Die Besetzung des Chefpostens bei der Deutschen Energie-Agentur (Dena) sorgt für viel Kritik. Nun soll das Verfahren erneut gestartet werden.

| Update:

Das Wirtschaftsministerium hat einen Fehler im Prozess für die Auswahl des Geschäftsführers der Deutschen Energie-Agentur (Dena) eingeräumt. Deshalb soll das Verfahren erneut gestartet werden, um jeden Verdacht einer unerlaubten Einflussnahme auszuräumen, sagte eine Sprecherin des Wirtschaftsministeriums am Freitag in Berlin.

Hintergrund ist die private Verbindung des an der Personalentscheidung beteiligten Wirtschaftsstaatssekretärs Patrick Graichen mit dem designierten Vorsitzenden der Dena-Geschäftsführung, Michael Schäfer. Er war Graichens Trauzeuge.

Dem Ministerium zufolge war Graichen im Vorfeld der Personalentscheidung durch den Dena-Aufsichtsrat Mitglied einer Findungskommission für mögliche Bewerber. Diese hatte auch Gespräche mit möglichen Kandidatinnen und Kandidaten geführt. Die Kommission traf den Angaben zufolge dann eine Vorauswahl und „legte dem Aufsichtsrat der Dena einen Personalvorschlag auf Basis der besten Qualifikation vor“.
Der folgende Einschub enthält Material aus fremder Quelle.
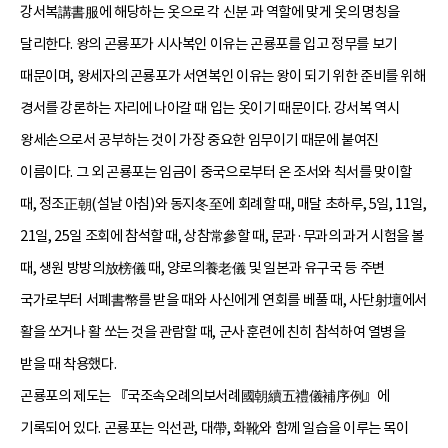
강서복講書服에 해당하는 옷으로 각 신분 과 역할에 맞게 옷의 명칭을
달리한다. 왕의 곤룡포가 시사복인 이유는 곤룡포를 입고 정무를 보기
때문이며, 왕세자의 곤룡포가 서연복인 이유는 왕이 되기 위한 준비를 위해
경서를 강론하는 자리에 나아갈 때 입는 옷이기 때문이다. 강서복 역시
왕세손으로서 공부하는 것이 가장 중요한 임무이기 때문에 붙여진
이름이다. 그 외 곤룡포는 임금이 중국으로부터 온 조서와 칙서를 맞이할
때, 정조正朝(설날 아침)와 동지冬至에 회례할 때, 매달 초하루, 5일, 11일,
21일, 25일 조회에 참석할 때, 상참常參할 때, 문과·무과의 과거 시험을 볼
때, 생원 방방의放榜儀 때, 양로의養老儀 및 일본과 유구국 등 주변
국가로부터 서폐書幣를 받을 때와 사신에게 연회를 베풀 때, 사단射壇에서
활을 쏘거나 활 쏘는 것을 관람할 때, 군사 훈련에 친히 참석하여 열병을
받을 때 착용했다.
곤룡포의 제도는 『국조속오례의보서례國朝續五禮儀補序例』에
기록되어 있다. 곤룡포는 익선관, 대帶, 화靴와 함께 일습을 이루는 목이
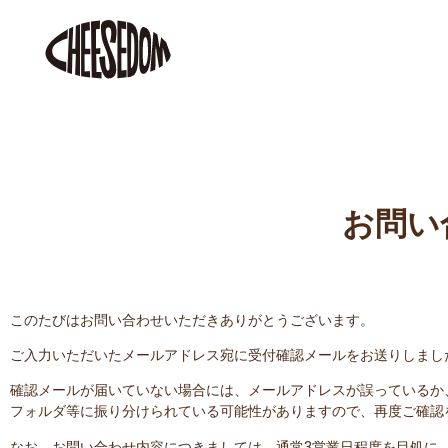
お問い
このたびはお問い合わせいただきありがとうございます。
ご入力いただいたメールアドレス宛に受付確認メールをお送りしまし
確認メールが届いていない場合には、メールアドレスが誤っているか
フォルダ等に振り分けられている可能性がありますので、再度ご確認
なお、お問い合わせ内容につきましては、通常3営業日程度を目処に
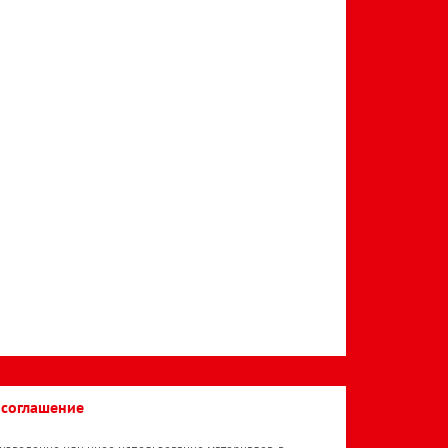
 соглашение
„Da ist ein Fehler passiert. Da beißt die Maus keinen Faden ab“, gestand Robert Habeck am Freitagabend beim Bühnentalk des Redaktionsnetzwerk Deutschland „RND vor Ort“ in Kiel ein. Zugleich betonte er, Patrick Graichen sei seiner Ansicht nach der Mann, der Deutschland vor einer schweren Energiekrise bewahrt hätte.

Er habe die Kohlekraftwerke ans Netz gebracht, die Atomkraftwerke länger laufen lassen und die LNG-Speicher wieder in eine gesetzliche Norm gebracht, so Habeck. Nun bezahle Graichen einen hohen öffentlichen Preis. An dem Auswahlverfahren hätte dieser wegen des engen Freundschaftsverhältnisses zu Schäfer jedenfalls nicht teilnehmen dürfen.

Kritik aus der CSU

Der Vorsitzende der CSU-Landesgruppe im Bundestag, Alexander Dobrindt, forderte am Freitag die Entlassung Graichens.
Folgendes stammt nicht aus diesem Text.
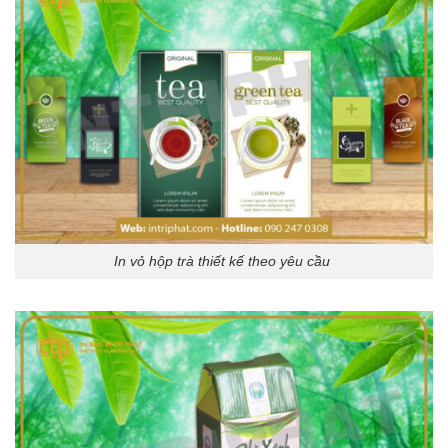
In vỏ hộp trà thiết kế theo yêu cầu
Grüne Clan-Strukturen machen sich ein Bundesministerium zur Beute“, sagte Dobrindt der „Bild“-Zeitung. „Es wird Zeit, dass der Bundeskanzler dagegen einschreitet.“

Alexander Dobrindt, CSU-Landesgruppenchef im Bundestag, spricht am Rande der Winterklausur der CSU-Fraktion im bayerischen Landtag zu Journalisten (Archivbild).
Alexander Dobrindt, CSU-Landesgruppenchef im Bundestag, spricht am Rande einer Klausur (Archivbild).

© dpa/Daniel Karmann

Habeck hat interne Prüfung veranlasst

Schäfer hätte sein neues Amt zum 15. Juni antreten sollen. Graichen habe Bundeswirtschaftsminister Robert Habeck (Grüne) aber zu Wochenbeginn mitgeteilt, dass Schäfer sein Trauzeuge war. Der Minister habe daraufhin eine interne Prüfung veranlasst.

Kritik aus der CDU

Die CDU-Wirtschaftspolitikerin Julia Klöckner forderte Habeck auf, Klarheit über die Hintergründe der Personalentscheidungen in seinem Haus zu schaffen. Er müsse diese „jetzt endlich restlos transparent machen“, sagte Klöckner den Zeitungen der Funke Mediengruppe.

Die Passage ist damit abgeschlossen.